Sharad Agarwal, Microsoft Research
[Not recorded]
Abstract:
As cloud services grow to span more and more globally distributed datacenters, there is an increasingly urgent need for automated mechanisms to place application data across these datacenters. This placement must deal with business constraints such as WAN bandwidth costs and datacenter capacity limits, while also minimizing user-perceived latency. The task of placement is further complicated by the issues of shared data, data inter-dependencies, application changes and user mobility. We document these challenges by analyzing month-long traces from Microsoft’s Live Messenger and Live Mesh, two large-scale commercial cloud services.
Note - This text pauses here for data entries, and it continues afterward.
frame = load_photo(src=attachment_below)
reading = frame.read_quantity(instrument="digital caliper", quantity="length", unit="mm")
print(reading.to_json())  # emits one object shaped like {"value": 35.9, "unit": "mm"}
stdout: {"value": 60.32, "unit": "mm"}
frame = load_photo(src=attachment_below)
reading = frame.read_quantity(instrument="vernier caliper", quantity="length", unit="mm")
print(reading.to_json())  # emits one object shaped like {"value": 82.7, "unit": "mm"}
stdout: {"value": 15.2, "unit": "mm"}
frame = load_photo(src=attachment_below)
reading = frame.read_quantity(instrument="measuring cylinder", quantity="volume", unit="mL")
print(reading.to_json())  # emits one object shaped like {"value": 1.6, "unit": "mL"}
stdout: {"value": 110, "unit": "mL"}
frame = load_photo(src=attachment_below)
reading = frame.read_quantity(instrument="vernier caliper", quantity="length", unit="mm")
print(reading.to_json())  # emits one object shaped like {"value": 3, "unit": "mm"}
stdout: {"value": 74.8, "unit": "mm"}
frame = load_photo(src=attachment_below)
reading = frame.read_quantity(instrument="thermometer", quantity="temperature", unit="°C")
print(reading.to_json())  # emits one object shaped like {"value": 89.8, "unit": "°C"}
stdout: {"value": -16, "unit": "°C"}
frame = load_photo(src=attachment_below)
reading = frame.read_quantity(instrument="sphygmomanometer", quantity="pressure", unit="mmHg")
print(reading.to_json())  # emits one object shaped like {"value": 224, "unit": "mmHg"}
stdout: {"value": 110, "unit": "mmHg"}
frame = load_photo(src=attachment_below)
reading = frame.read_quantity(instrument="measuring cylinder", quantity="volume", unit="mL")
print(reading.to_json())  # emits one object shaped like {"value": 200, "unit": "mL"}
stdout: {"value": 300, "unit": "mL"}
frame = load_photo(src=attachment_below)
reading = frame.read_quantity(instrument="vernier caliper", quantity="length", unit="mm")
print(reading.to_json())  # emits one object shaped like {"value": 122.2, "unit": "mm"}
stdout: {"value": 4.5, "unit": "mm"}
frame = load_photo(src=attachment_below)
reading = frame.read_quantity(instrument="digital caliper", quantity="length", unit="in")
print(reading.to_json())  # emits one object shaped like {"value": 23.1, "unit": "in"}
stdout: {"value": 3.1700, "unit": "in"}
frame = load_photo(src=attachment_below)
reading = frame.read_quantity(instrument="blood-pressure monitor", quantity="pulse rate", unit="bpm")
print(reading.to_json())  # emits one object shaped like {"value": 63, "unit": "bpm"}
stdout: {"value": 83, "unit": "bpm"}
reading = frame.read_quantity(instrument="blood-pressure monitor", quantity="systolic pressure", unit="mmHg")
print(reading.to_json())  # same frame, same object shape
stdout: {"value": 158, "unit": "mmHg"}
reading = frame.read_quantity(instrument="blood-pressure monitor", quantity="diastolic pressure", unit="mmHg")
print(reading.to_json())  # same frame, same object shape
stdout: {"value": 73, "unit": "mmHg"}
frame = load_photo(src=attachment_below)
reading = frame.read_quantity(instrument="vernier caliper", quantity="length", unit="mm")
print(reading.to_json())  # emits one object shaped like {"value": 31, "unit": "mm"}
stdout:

To address these challenges, we present the Volley system. Cloud services make use of Volley by submitting logs of datacenter requests. Volley analyzes the logs using an iterative optimization algorithm based on data access patterns and client locations and outputs migration recommendations back to the cloud service. To scale to the data volumes of cloud service logs, Volley is designed to work in SCOPE, a scalable MapReduce-style platform; this allows Volley to perform over 400 machine-hours worth of computation in less than a day. We evaluate Volley on the month-long Live Mesh trace, and we find that, compared to a state-of-the-art heuristic that places data closest to the primary IP address that accesses it, Volley simultaneously reduces datacenter capacity skew by over 2X, reduces inter-datacenter traffic by over 1.8X and reduces 75th percentile user-latency by over 30%.
Bio:
Sharad Agarwal is a researcher in the Networking Research Group at Microsoft Research. His research has recently focused on geographically scaling datacenter services and he works closely with some of Microsoft’s online properties. Prior to the last 5 years at MSR, he spent 2 years at Sprint Research Labs working on routing and traffic management systems for IP backbones. Sharad has a Ph.D., MS, and BS from UC Berkeley.